Wilmington’s CDC report advisory council met again Tuesday afternoon to discuss how to start gathering data about programs helping prevent and stop gun violence in the state’s largest city.
A major next step for the council is creating –and distributing – a survey to non-profit organizations that they’d like to review further, and compare to nationally accredited programs.
However, they’ve yet to settle on how to start. Options include focusing on programs serving hot spots in Wilmington - or casting a wide net and then analyzing the information received for trends and best practices.
Dr. Iman Sharif is a Pediatrician with Nemours, and she says her team can help put together the surveys once that decision is made.
“I think we’re going to help the group by just technically creating the survey that can be emailed out to the organizations we want to learn a little bit more about, and basically the survey will ask about what they’re doing, what issues they’re facing and what they need in order for it to be more successful in serving the population,” Sharif said.
In April, the council broke into three different sub-committees: one tackling universal services, or services available to all youth living in designated high-risk neighborhoods.
Another is tasked with analyzing services for high-risk youth at the earliest possible indication of a detectable problem, and the third is working to establish effective communication efforts with the community.
Ashley Biden, Executive Director for the Delaware Center for Justice, is heading up the indicated services sub-committee, and says the she wants the survey to review the mission, purpose, goals/objectives, outcomes and activities conducted by the organizations to achieve outcomes relating to universal and target interventions for violence reduction among elementary, middle and high-school aged youth.
The goal is to analyze for effectiveness and identify gaps in services, while building capacity for programs.
Biden also cautioned that just because a program is evidence-based doesn’t mean it’s working in the community.
“We should still get the data and do investigating to find out,” Biden said. “It can be done by the wrong people or organization in the wrong setting.”
Dr. Marlene Saunders is the Executive Director of Delaware’s National Association of Social Workers, and is heading up the universal committee. The group has gathered a list of programs funded by the state targeting in the areas of prevention and behavioral health services: now the council as a whole must come up with the metrics and database used to measure programs equally.
Part of the challenge is identifying all organizations that can potentially be helpful. Christina Cultural Arts Center CEO Raye Jones Avery says many organizations may be addressing violence, but might not specifically express that in their mission or objectives.
“So we certainly need to take a look at mission-stated violence prevention strategies, but also those informal activities and efforts that are going on," Avery said.
The group plans to have a survey ready for review in the next two to three weeks.
One of the three sub-groups was charged with creating a communications strategy to engage the different target populations of kids 4-18, along with other stakeholders.
City Councilwoman Hanifa Shabazz presented the group’s findings Tuesday about the idea for an app that youth could use to self-report when they think they might be in any sort of danger.
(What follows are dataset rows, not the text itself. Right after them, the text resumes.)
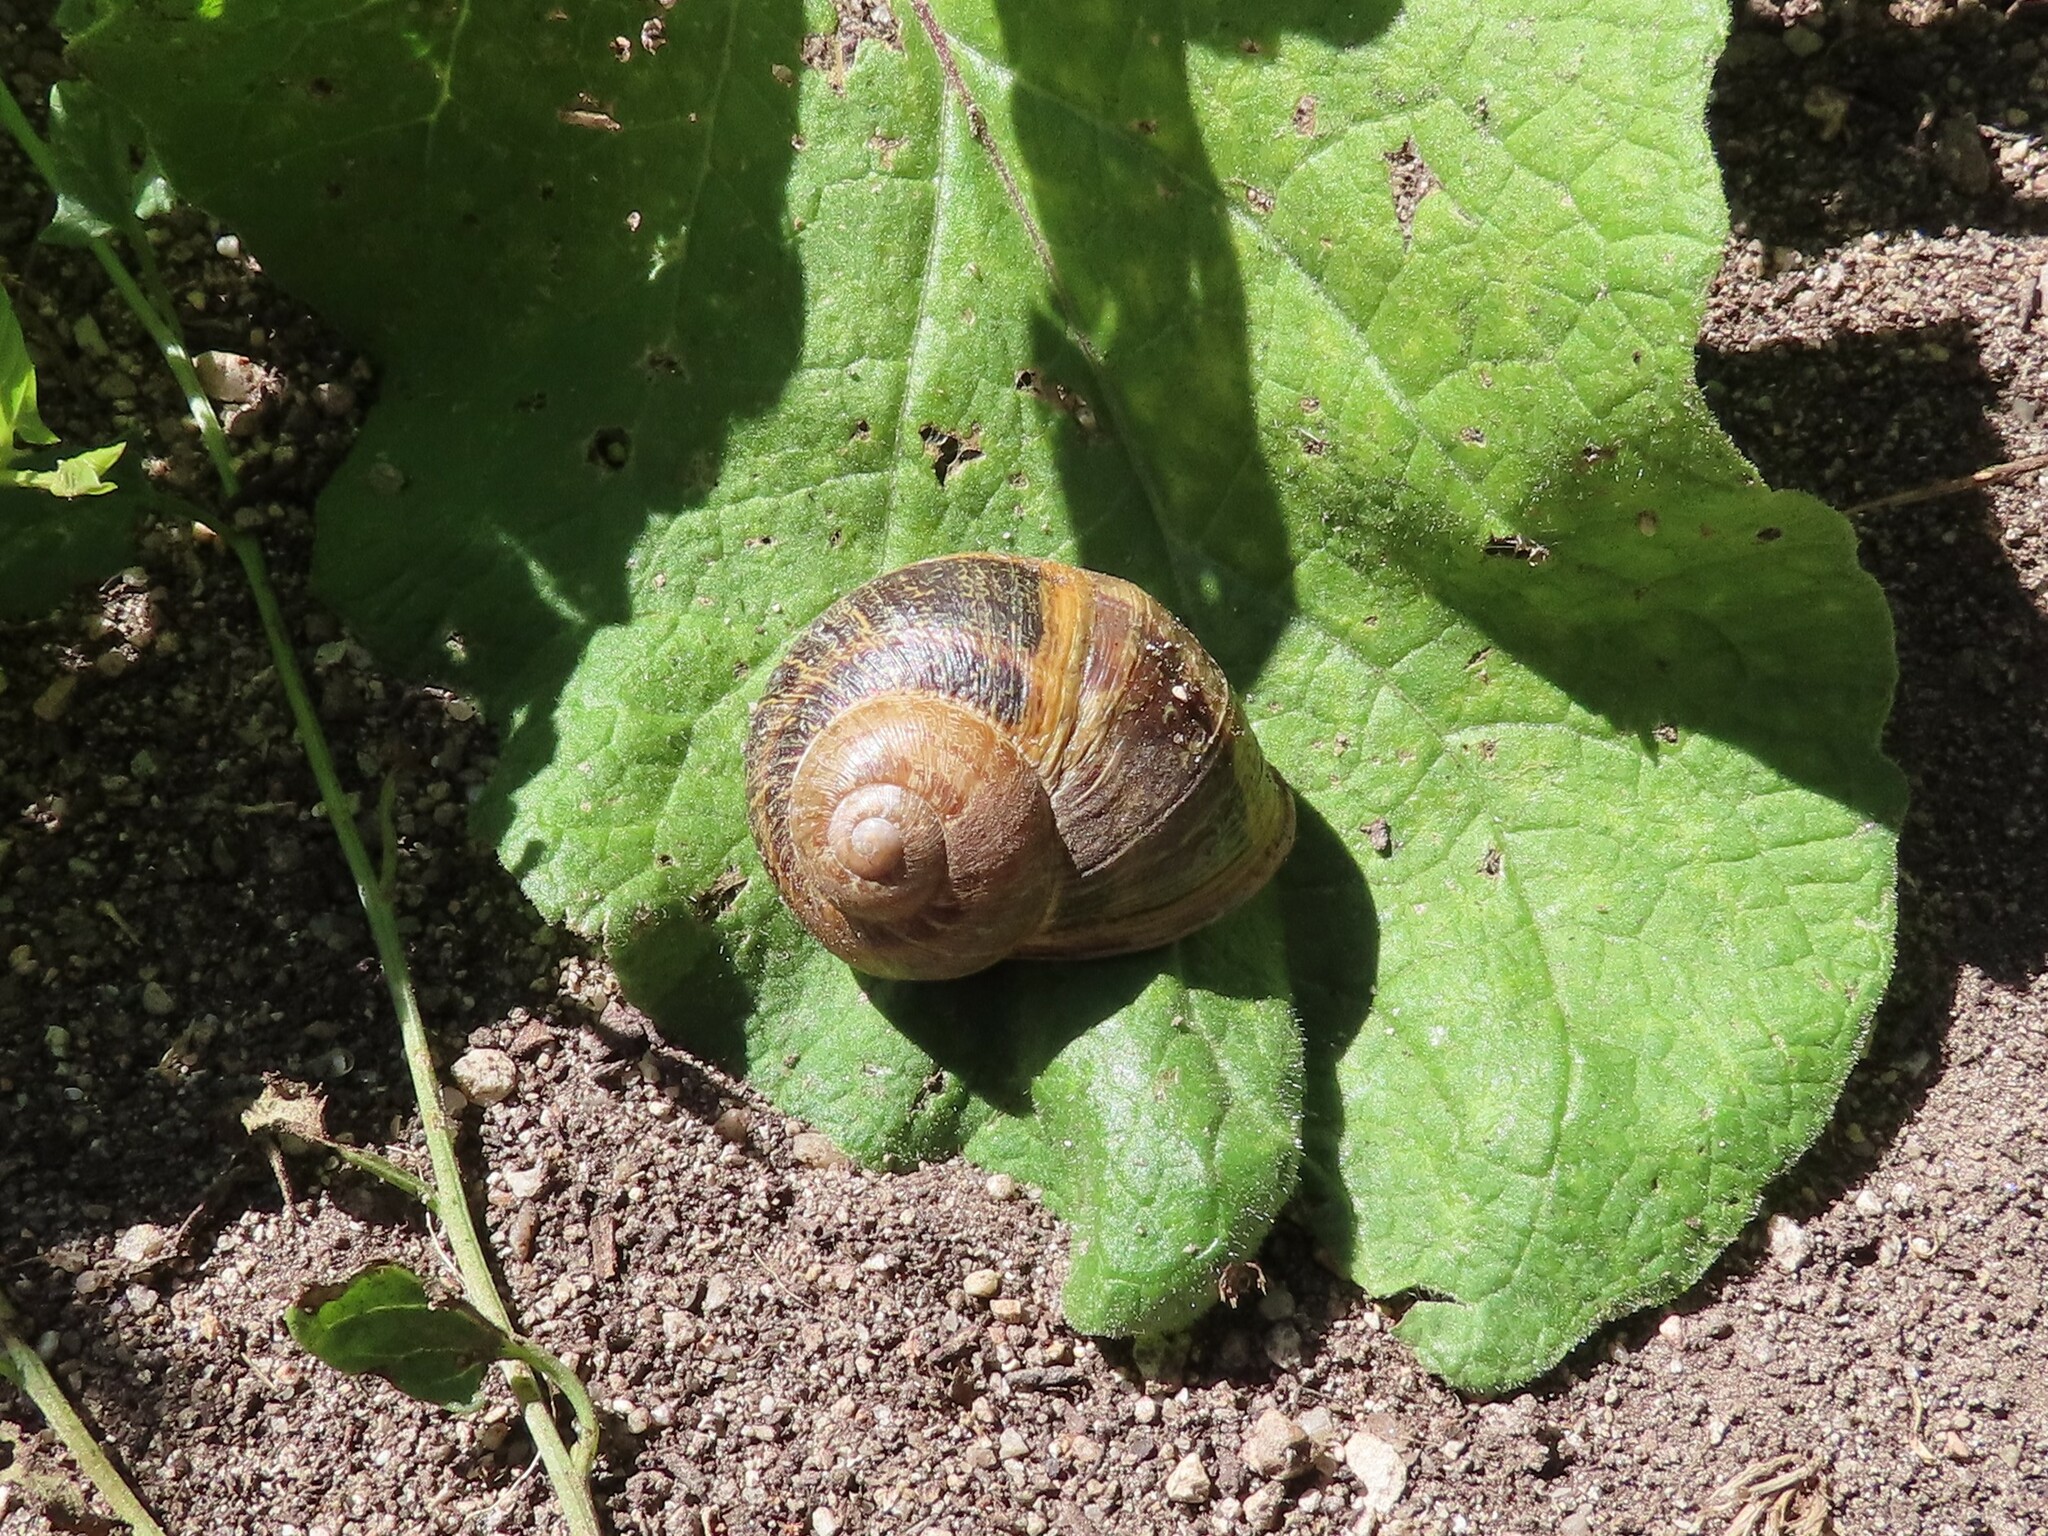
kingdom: Animalia
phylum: Mollusca
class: Gastropoda
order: Stylommatophora
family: Helicidae
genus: Cornu
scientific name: Cornu aspersum
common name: Brown garden snail
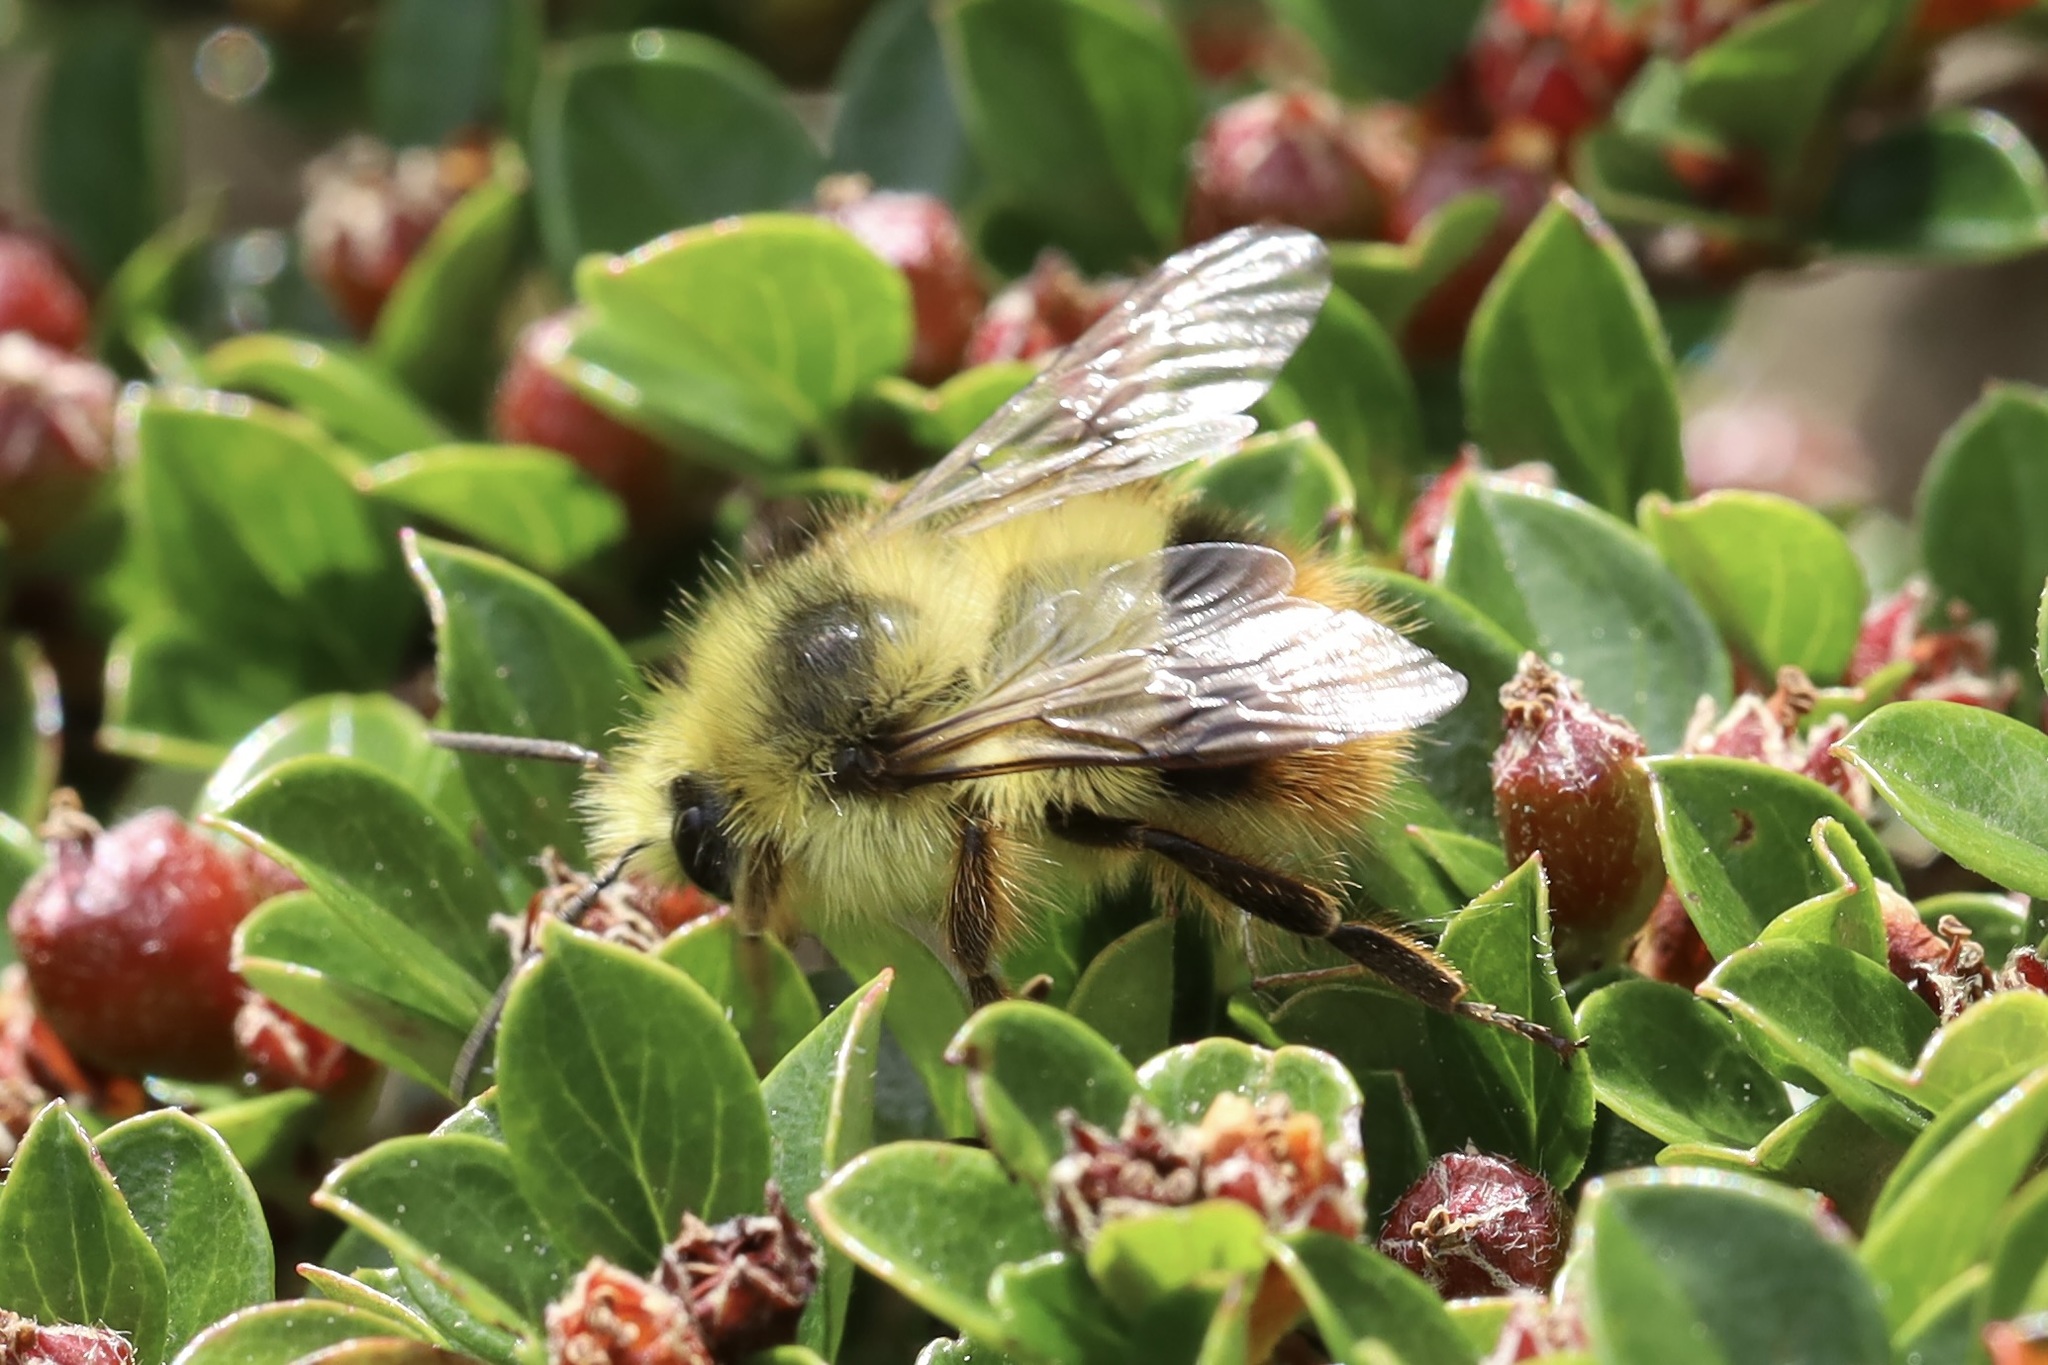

“They might say, oh I’m suffering from this I might need to do this, or I’m experiencing this, I feel this way. Then that would direct them to an agency or organization that could possibly get them some support and help. We have to use all kinds of tools now to communicate with our children. They’re communicating through phones and applications, so we might as well use what they use.”
Delaware’s DHHS Secretary Rita Landgraff says data has shown that kids as young as third graders report feeling disengaged, and she thinks such an app could be effective for kids in connecting with them.
Council co-chair Dr. Henry Smith proposed that going forward, the council will meet on the second Tuesday of every month.